Counterproductive was a poor choice of word, let me better elaborate my
concern. I assume the use for this typeface is to present wireframes to the
client, free of "distracting lorem ipsum". I think showing clients any web
design that lacks a typographical direction is an omission of the majority of
the design in most all scenarios [1] and not fit as a representation for the
future of that design. My personal design philosophy for the web is to
accommodate the other aspects of the design to the typography, not to fit the
typography secondary to the balance created by the preexisting design.
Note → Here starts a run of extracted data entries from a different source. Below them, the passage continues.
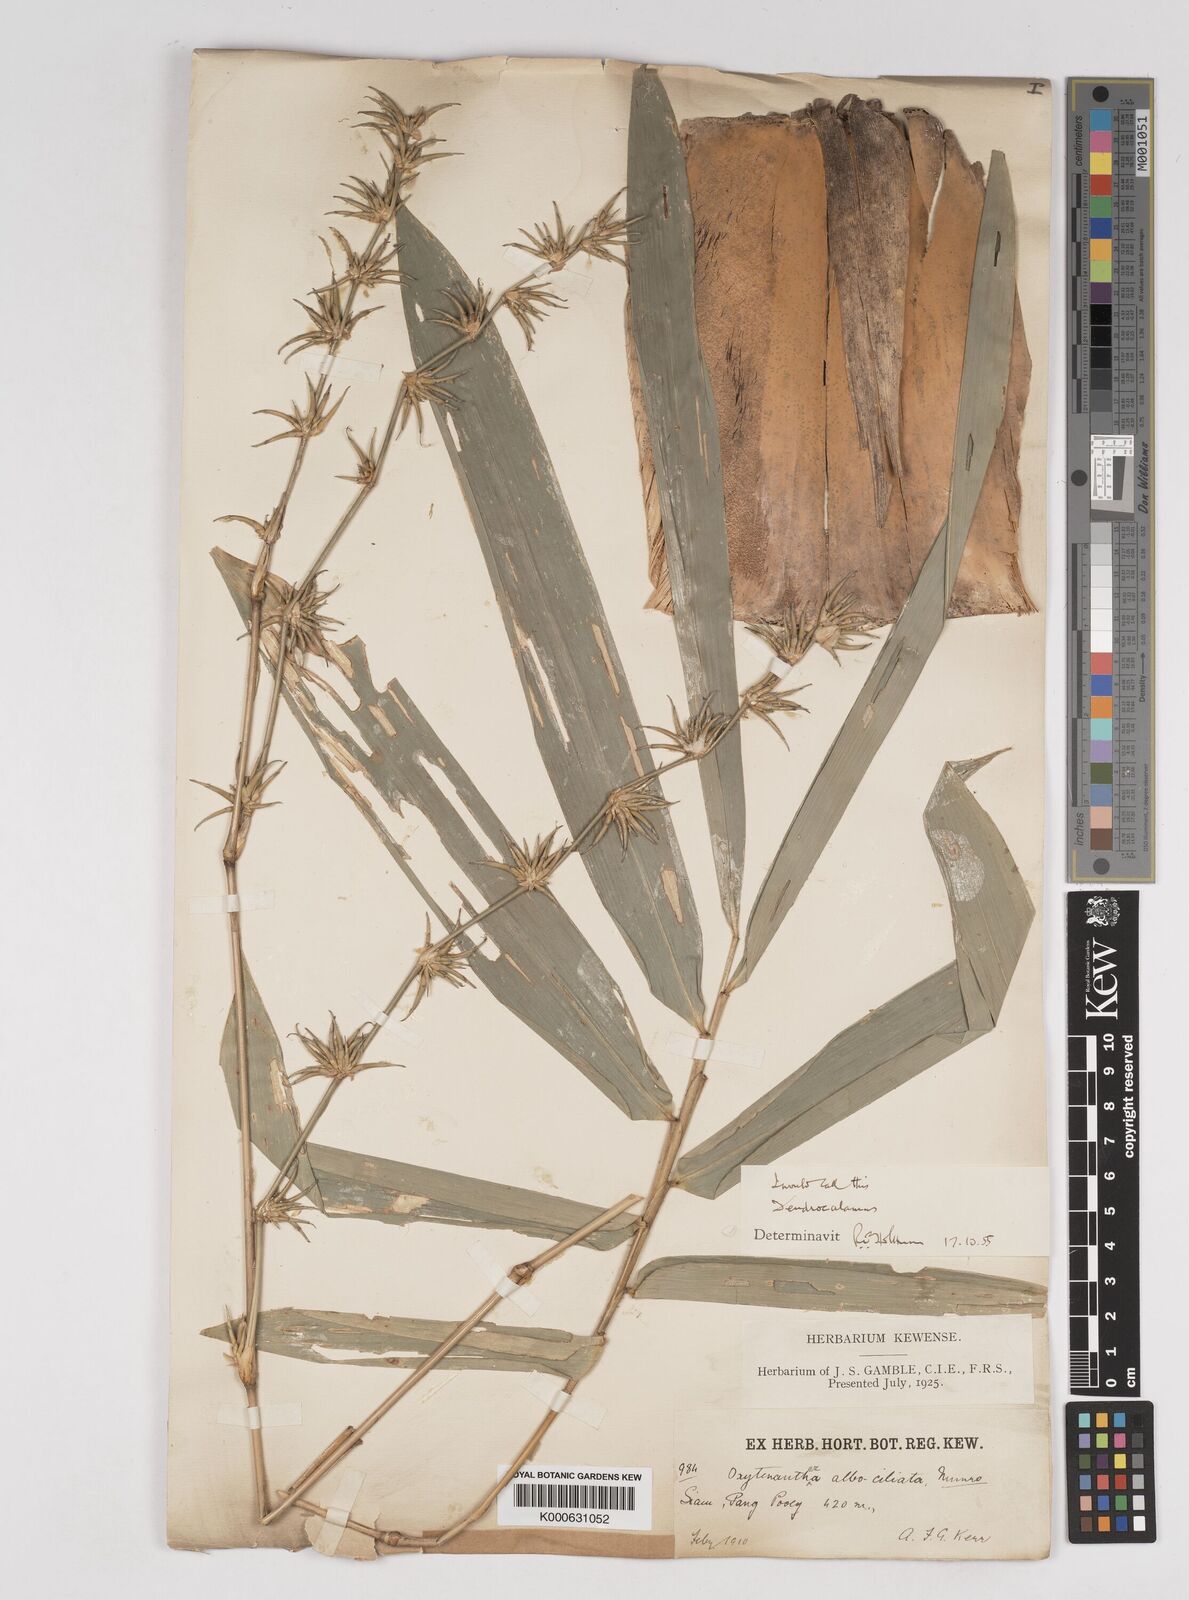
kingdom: Plantae
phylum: Tracheophyta
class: Liliopsida
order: Poales
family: Poaceae
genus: Gigantochloa
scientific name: Gigantochloa albociliata
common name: White-fringe gigantochloa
[1]: [http://informationarchitects.net/blog/the-web-is-all-
about-t...](http://informationarchitects.net/blog/the-web-is-all-about-
typography-period/)

------
micheljansen
Nice, this looks much better than BLOKK.

------
HunterV
Coming from a designer that has worked a lot on magazine/newspaper design this
is absolutely helpful. I don't know how many times I've seen Lorem Ipsum be
glanced over and almost make it into the final print. This is great!

------
ZaneA
I've created a dead simple Chrome extension that uses Redact Script to block
out YouTube comments, <https://github.com/ZaneA/YT-Redact>

------
aed
Kind of funny considering that the whole point of Lorem Ipsum was to get rid
of the distraction of actual content in the first place.